Jul. 17—'Aren't you glad you weren't aborted?"
In the weeks since Roe v. Wade was overturned, people who know I was adopted say this to me with some regularity.
"Whew," I say, miming a finger-swipe of sweat from my brow. "I bet you're glad you weren't aborted either, am I right?"
This is sure to garner a slack-jawed look of confusion.
Which, I must admit, feels quite delicious in the moment, but soon sours.
Because their question confirms for me the public's simplistic image of adoption as a way for "bad" women to redeem themselves hasn't changed since I was growing up in the 1960s and 1970s.
Newsflash: "Good" people also get pregnant unexpectedly. They can be tall, short, married, divorced or single. Highway designers can experience a crisis pregnancy and so can school bus drivers.
Strippers can get pregnant unexpectedly, also librarians.
My birthmother, in fact, was a freckle-faced redhead studying to be a librarian. Her decision to relinquish me was economic. She told me if she refused her parents would have disowned her and stopped paying for college.
Our beginnings were like everyone else's, but then a human hand decided who would raise us.
That human part is a crapshoot, yet when adoptees publicly share our conflicted and complicated feelings about being adopted, we're labeled ungrateful, spoiled or disturbed.
My industry, the news media, bears some responsibility for this.

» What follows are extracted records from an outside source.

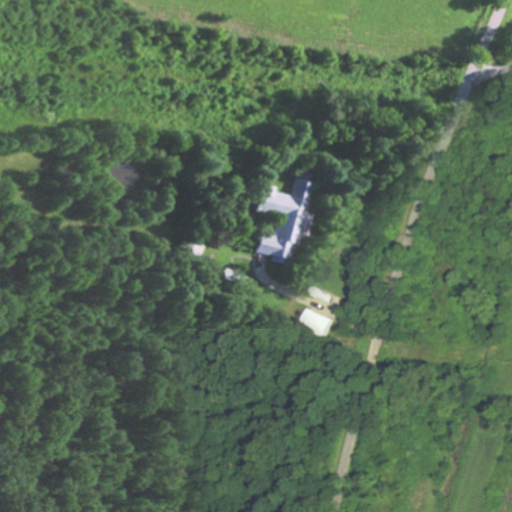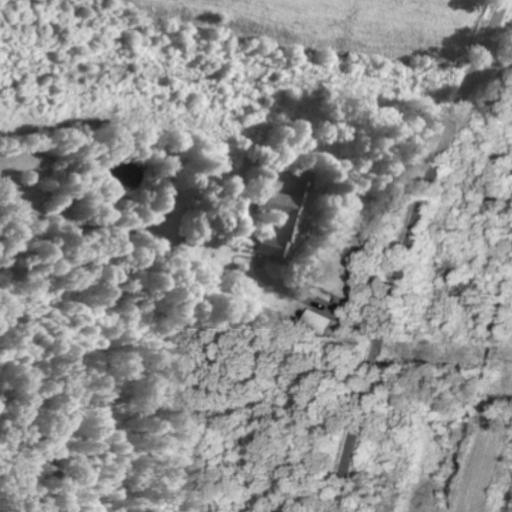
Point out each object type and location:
road: (495, 59)
building: (284, 219)
road: (403, 251)
road: (309, 303)
building: (323, 320)
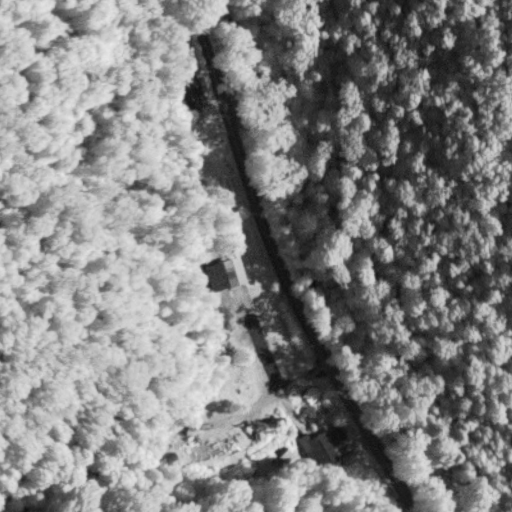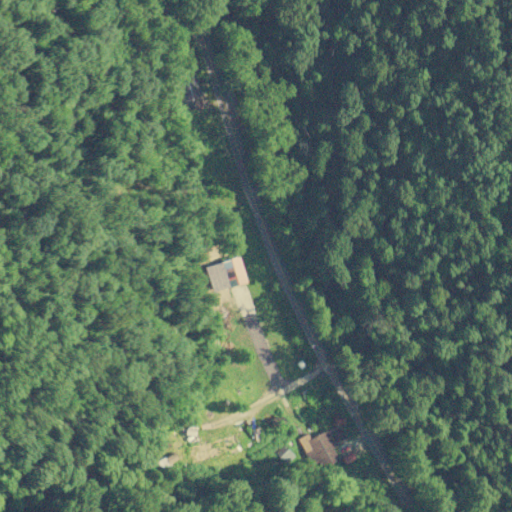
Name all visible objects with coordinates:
building: (185, 90)
building: (185, 90)
road: (281, 265)
building: (229, 271)
building: (230, 271)
building: (321, 446)
building: (322, 447)
building: (282, 454)
building: (282, 454)
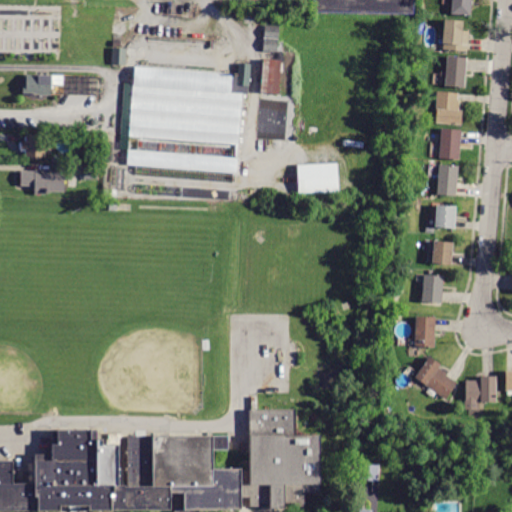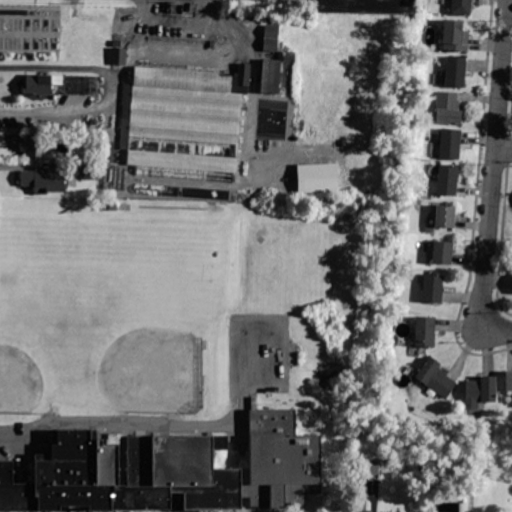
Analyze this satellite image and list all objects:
building: (364, 6)
building: (365, 6)
building: (460, 7)
building: (460, 7)
building: (454, 35)
building: (272, 36)
building: (455, 36)
building: (270, 37)
building: (117, 55)
building: (119, 56)
building: (454, 71)
building: (455, 72)
building: (270, 75)
building: (270, 76)
building: (87, 83)
building: (37, 84)
building: (38, 86)
building: (187, 103)
building: (269, 106)
building: (447, 107)
building: (448, 109)
building: (269, 111)
building: (265, 116)
building: (97, 123)
building: (184, 126)
building: (449, 143)
building: (450, 144)
building: (32, 145)
building: (34, 146)
road: (503, 151)
building: (181, 160)
building: (90, 173)
building: (111, 177)
building: (317, 177)
building: (317, 178)
building: (446, 179)
building: (43, 180)
building: (44, 181)
building: (447, 181)
road: (492, 181)
building: (421, 192)
building: (113, 207)
building: (444, 216)
building: (445, 216)
building: (441, 252)
building: (443, 254)
park: (109, 264)
building: (432, 287)
building: (433, 289)
building: (424, 331)
park: (123, 332)
building: (425, 332)
park: (44, 349)
building: (435, 377)
building: (435, 378)
building: (508, 379)
building: (509, 381)
building: (479, 391)
building: (480, 392)
road: (166, 424)
building: (487, 446)
building: (282, 457)
building: (166, 469)
building: (432, 470)
building: (369, 472)
building: (371, 472)
building: (125, 474)
road: (267, 509)
road: (275, 509)
road: (180, 510)
building: (361, 510)
road: (269, 511)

One of a news reporter's most useful tools is citing scientific data, yet the only statistics in news stories about adoption I see are the number of adoptive couples waiting for an infant.
Missing in the glowing depictions of these "chosen" families are the studies showing adoptees are four times more likely to die by suicide than non-adoptees.

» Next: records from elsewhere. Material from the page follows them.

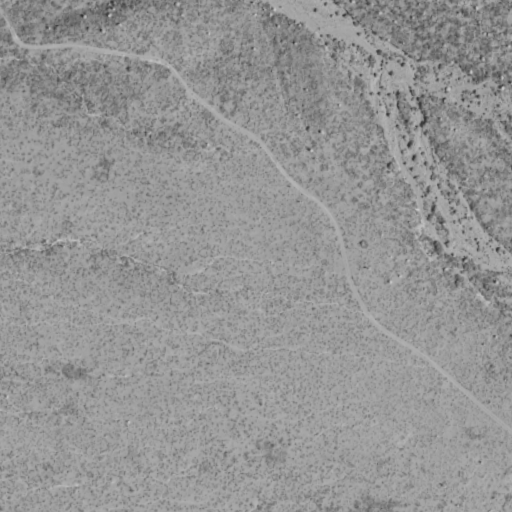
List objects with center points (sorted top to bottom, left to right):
road: (286, 179)
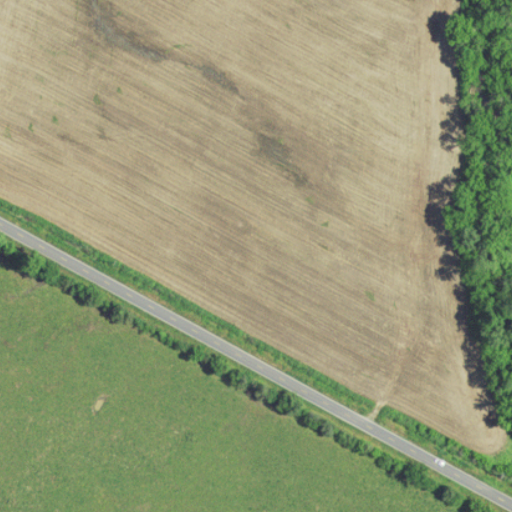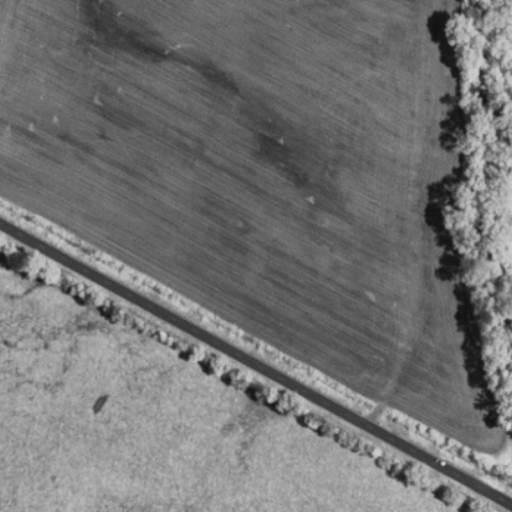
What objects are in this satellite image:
road: (256, 357)
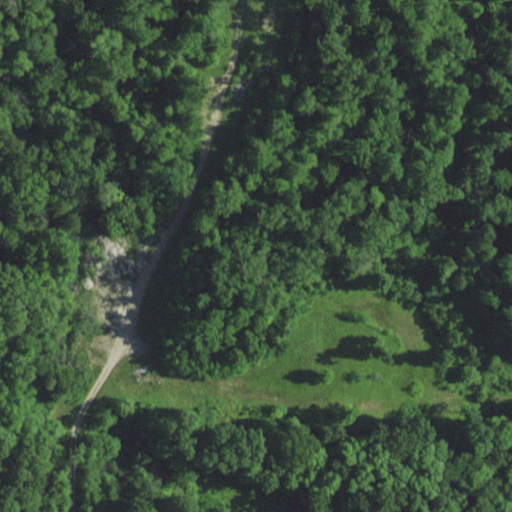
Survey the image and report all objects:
road: (76, 426)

Or that adoptees are also more likely to be diagnosed with depression, anxiety, bipolar disorder, ADHD, post-traumatic stress and addiction, than non-adoptees.
Researchers in the late 1990s found 60 to 85 percent of teens at a California correctional school, and 50 to 70 percent of teens at an Illinois correctional school, were adopted.
A more recent study showed students who were adopted were 10 times more likely to be diagnosed with severe emotional disturbance and three times more likely to be expelled from school.
Did you know there are now private groups on social media where disenchanted adoptive parents admit they've changed their minds and seek help "re-homing" their adoptive children?
In contrast, my own childhood was actually pretty close to the fairytale that news reporters are so fond of portraying in stories about adoption.
I was raised by smart, loving, capable and fun, public school educators. They are my parents, and I love and am devoted to them beyond measure. My mom and I recently spent a weekend together, just her and I, at the family cottage on Lake Huron. My dad died in 2018 and I miss him so much, there are days when grief feels like a physical blow.
I grow my own vegetables, raised three sons to adulthood, give money to animal welfare organizations, own a house, am happily married, was confirmed Lutheran, have a master's degree and published five books, one of which was a New York Times bestseller.
Every advantage, every privilege, came my way via adoption, and yet I also feel conflicted about being adopted.
Adoptees like me do not know our medical history, our genealogy, who our ancestors were, where they came from or anything else about our history, unless we go looking.
Which in some states means breaking the law.
In Michigan, we are not allowed a copy of our original birth certificate without a court order.
In elementary school, when our homework assignment was to fill in the blanks on a print-out of a large-canopied tree, we'd dutifully write down the names of people long dead.
And it felt like a lie.
The truth about adoption is darker, more interesting, more complex and more human than the public has been lead to believe.
And it has very little to do with abortion.
In our post-Roe society, if you really want to understand what an adopted person thinks about either of these topics, ask them.